When she was brand new and just starting to grow into herself, I worried about milestones and development; I worry less about those things now. Who am I to pass judgement on when my daughter sits up when I, after almost 33* years of living, still walk full speed into door frames and trip over hairline cracks in the sidewalk? No, it is better to focus on her special skills and talents. For example:

  • She can trill–roll her tongue–like a proper Spanish or Italian speaker, something many adults I know cannot do. Not only does she possess this skill, but she also has the ability to add different sounds to the trill. Sometimes she sounds like an exotic jungle bird, and sometimes she sounds like a motor, and sometimes she sounds like Cujo preparing to chew through a chain-link fence.
  • One of her favorite foods is the Cheerio, slightly dampened and in large quantities. I have watched her pick up a Cheerio in a delicate manner, with her thumb and index finger, her tiny pinky extented. However, this is not her preferred mode of eating Cheerios. Mostly she picks up handfuls with both fists and shoves her hands into her mouth while making a hungry, enthusiastic chomping sound to rival Cookie Monster.
  • She is an accomplished kicker. There is never a time when her feet are not moving. Even when she is on her belly doing her version of crawling (or The Worm, which is a much more accurate label) she is tapping the top of her right foot on the ground. It is cute, the kicking, until it gets all up close and personal with your stomach or an unprotected boob. Case in point: every morning this summer, instead of putting her back into her bed after the 6 a.m. bottle, I have put her in bed with me and enjoyed some snuggle time. But lately I have abandoned this practice because even in her sleep she is capable of a well-placed kick. It was all fine and good when I was awake: we would both go back to sleep after the early bottle, and then we would wake and lie in my bed and play until it was time for breakfast, and even though it was like being in bed with a tiny part-camel (she likes to blow raspberries), part-lobster (she also likes to pinch little pieces of skin with her vice-like thumb and index finger), part-donkey, it was a good time for both of us. But being jolted out of sleep by a tiny soccer kick to the chest–not a good time.

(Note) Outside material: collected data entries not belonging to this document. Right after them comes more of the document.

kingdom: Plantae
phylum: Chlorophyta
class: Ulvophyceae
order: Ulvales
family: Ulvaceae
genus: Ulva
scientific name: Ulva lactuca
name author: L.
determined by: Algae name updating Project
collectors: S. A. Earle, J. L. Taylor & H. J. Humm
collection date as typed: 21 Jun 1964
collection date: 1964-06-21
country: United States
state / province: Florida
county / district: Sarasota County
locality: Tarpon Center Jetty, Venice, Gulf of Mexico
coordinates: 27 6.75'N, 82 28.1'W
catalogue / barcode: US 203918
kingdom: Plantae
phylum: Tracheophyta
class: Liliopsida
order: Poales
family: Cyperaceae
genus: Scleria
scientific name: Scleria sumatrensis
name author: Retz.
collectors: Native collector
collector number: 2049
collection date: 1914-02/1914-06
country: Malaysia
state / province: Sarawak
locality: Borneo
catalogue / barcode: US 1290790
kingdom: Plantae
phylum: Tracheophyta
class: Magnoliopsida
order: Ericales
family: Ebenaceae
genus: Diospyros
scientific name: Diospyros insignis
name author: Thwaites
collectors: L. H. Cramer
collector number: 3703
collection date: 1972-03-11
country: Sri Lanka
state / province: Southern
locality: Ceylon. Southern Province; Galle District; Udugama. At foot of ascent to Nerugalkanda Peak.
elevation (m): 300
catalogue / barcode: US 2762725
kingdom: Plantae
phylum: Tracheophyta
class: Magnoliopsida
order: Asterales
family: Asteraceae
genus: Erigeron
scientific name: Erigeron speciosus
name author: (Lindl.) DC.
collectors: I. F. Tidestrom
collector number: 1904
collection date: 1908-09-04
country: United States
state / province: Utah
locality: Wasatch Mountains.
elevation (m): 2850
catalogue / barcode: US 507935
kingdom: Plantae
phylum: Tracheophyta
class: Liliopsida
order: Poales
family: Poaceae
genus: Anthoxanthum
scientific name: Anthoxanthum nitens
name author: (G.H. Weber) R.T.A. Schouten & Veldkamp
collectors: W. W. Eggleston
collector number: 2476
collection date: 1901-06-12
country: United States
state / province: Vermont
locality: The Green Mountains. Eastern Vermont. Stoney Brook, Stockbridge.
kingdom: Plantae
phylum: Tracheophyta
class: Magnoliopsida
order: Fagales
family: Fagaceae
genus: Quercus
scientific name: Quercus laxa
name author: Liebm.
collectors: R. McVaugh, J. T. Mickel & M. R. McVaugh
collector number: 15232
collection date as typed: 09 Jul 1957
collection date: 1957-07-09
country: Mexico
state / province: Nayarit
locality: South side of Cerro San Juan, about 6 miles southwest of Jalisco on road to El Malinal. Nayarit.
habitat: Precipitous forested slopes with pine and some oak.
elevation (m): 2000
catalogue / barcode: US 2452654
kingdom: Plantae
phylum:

And then there are those “normal” things, the baby book milestones:

  • She sits up completely unassisted. If she starts to topple she steadies herself with her hands, or sometimes just by balancing herself with her own core strength. Yesterday she went from her stomach to a sitting position all by herself for the first time.
  • She babbles. Her favorite syllables are “babababa” and “dadadada.” Whenever she says the latter I ask dramatically, “Who IS this Dada you speak of?” and she laughs impishly.
  • She moves rapidly from point A to point B. It can’t be called crawling–like I said, it’s more like The Worm of Disco fame–but it’s fast and quite effective nonetheless.
  • She waves, but mainly at things that aren’t there, or at herself in the mirror.
  • She has started trying to pull herself up on things. Yesterday my mom put her in a round and fairly deep laundry tub, and by pressing her butt into the back and pulling up with her arms, she stood up by herself. It was a scary sight for me. Already I am considering tethering her to something so she cannot climb into the fireplace or escape out the front door.
  • She is an accomplished peek-a-boo player and prefers the “cloth over face” method to the “hands over face” method. At first she would only pull the cloth from her own face, but now she pulls it from whatever face it is concealing, up to and including the Wee Hairy Beastie’s.
  • She still has no teeth, but every day I am convinced all of them are going to emerge all at once based on the vehemence with which she chews on everything in sight.

I have wished in the past few days that I had the ability to cast a patronus and ward off the “dementors” (because I’m sure this is what they feel like, this cureless, constant ache), and I have wondered what my patronus would be if I had one. And then I see her, and I realize I don’t need a patronus, or perhaps I already have one.


3 thoughts on “Expecto patronum

  1. Oh, I am so, so, sorry that you are facing another heartbreaking loss. I, too, am speechless, but my arms know what to do and are sending you a big deep hug.

    As for your cherub/imp/sprite – she’s fabulous as always. Hug her a little tighter when you’re feeling blue and she’ll help you get through it.

    We’ll be keeping you in our thoughts.

  2. Dementors are real. (It’s one of my favorite ideas from the books…we Muggles can’t see them, but we sure can sense them.) Fortunately, your patronus couldn’t be cuter. She shines brightly.